Bangalore: Belgium-based brewer InBev SA plans to set up a new plant in Andhra Pradesh, the country’s largest beer market by sales, even as it takes its first locally produced brand, Tennents Super, to the neighbouring state of Karnataka this month.
Karnataka is the first major market that Tennents, a strong beer variety pitted against United Breweries Ltd’s Kingfisher Strong and SABMiller Plc.’s Haywards 5000, is entering since its launch in Madhya Pradesh last week.
“In Andhra Pradesh, we are looking at a greenfield (brewery). We are in different stages of (obtaining) government clearances,” said Raja Mukherji, chief executive officer of InBev India International Pvt. Ltd, a joint venture between InBev and New Delhi-based RK Jaipuria Group, which holds a 51% stake in the company.
New areas: Raja Mukherji, CEO of InBev India, says the implications of the InBev-Anheuser-Busch merger will be clearer by the year-end. Hemant Mishra/Mint
In July, InBev and Anheuser-Busch Companies Inc., the US brewer that owns the Budweiser brand, agreed to combine, creating the world’s largest beer company.
Both companies are present in India on their own—InBev through its joint venture and Anheuser-Busch through a wholly owned subsidiary based in Hyderabad.
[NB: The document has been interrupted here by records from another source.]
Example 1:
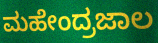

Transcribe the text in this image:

ಮಹೇಂದ್ರಜಾಲ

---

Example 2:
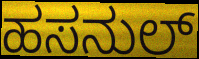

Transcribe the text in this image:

ಹಸನುಲ್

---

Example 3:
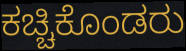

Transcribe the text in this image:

ಕಚ್ಚಿಕೊಂಡರು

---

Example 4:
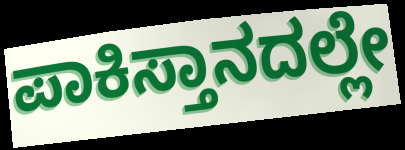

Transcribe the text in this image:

ಪಾಕಿಸ್ತಾನದಲ್ಲೇ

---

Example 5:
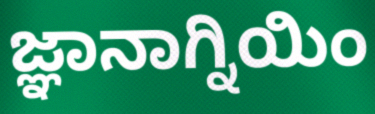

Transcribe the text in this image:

ಜ್ಞಾನಾಗ್ನಿಯಿಂ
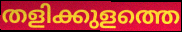
തളിക്കുളത്തെ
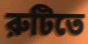
রুটিতে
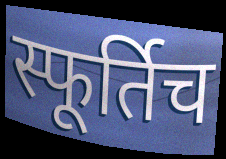
स्फूर्तिच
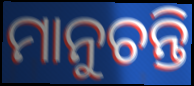
ମାନୁଚନ୍ତି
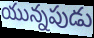
యున్నపుడు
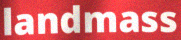
landmass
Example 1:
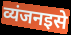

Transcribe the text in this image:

व्यंजनइसे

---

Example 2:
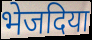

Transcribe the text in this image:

भेजदिया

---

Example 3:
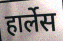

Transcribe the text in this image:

हार्लेस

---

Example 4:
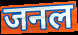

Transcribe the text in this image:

जनल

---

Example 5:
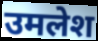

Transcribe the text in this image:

उमलेश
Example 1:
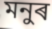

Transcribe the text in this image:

মনুৰ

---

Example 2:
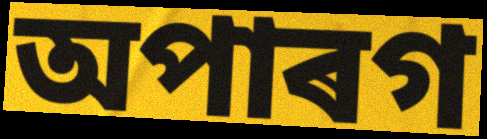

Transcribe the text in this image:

অপাৰগ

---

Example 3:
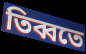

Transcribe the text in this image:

তিব্বতে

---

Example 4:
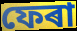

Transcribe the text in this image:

ফেৰা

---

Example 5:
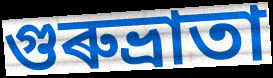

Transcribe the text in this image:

গুৰুভ্ৰাতা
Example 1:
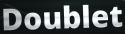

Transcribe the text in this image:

Doublet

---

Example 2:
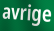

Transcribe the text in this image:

avrige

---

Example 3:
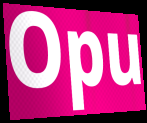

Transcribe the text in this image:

Opu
Mukherji said the likely implications of the proposed merger for the India operations of both companies is yet to be known. “By the end of this year, I guess there will be clarity,” he added.
InBev India has set up a production capacity of 1.9 million cases a year through two contract brewing arrangements at Regent Breweries in Madhya Pradesh and Dasappa and Sons in Bangalore.
India’s beer market is estimated at 158 million cases of 7.8 litres each, three-fourths of which is strong beer, or beer that has alcohol content of more than 5%.
The market is dominated by the Vijay Mallya-led United Breweries and SABMiller India, a unit of SABMiller Plc. Andhra Pradesh is India’s biggest beer market, accounting for 18% of the country’s sales.
InBev sees a potentially lucrative opportunity in the strong beer segment, in which regional brewers such as New Delhi-based Mount Shivalik Industries Ltd, maker of Thunderbolt, and Bhopal-based Som Distilleries and Breweries Ltd, maker of Hunter Extra Strong Beer, claim significant market share in a few pockets.
Mukherji said the company plans to introduce Tennents in north India next when it finds a contract brewing partner or sets up its own brewery.
Even Som Distilleries, a listed company that currently sells around two million cases a year, plans to expand its reach from Madhya Pradesh—where it claims a market share of 30%—to bigger markets in the south and north.
“We plan to have five breweries in the next three years, and we want to become the third largest player in the beer industry,” said J.K. Arora, chairman and managing director of Som Distilleries.
Singapore-based Asia Pacific Breweries Ltd sells its international brand Baron’s Strong Brew and a local brand, Cannon 10000, apart from the premium beer Tiger in India.
“A strong beer consumer is generally less urban, but increasingly this difference is blurring because more and more people are starting off drinking strong beer,” said Shekhar Ramamurthy, deputy president of United Breweries.
InBev India also aims to compete with upscale beers such as Heineken and Corona through four global brands—Stella Artois, Beck’s, Hoegaarden and Leffe.
The brands are currently imported in 330ml and 500ml bottles and cans. The company has no plans yet to brew them locally.
“It’s too early to even hazard a guess on this. First let us get it correct with the core segment of strong beer,” Mukherji said.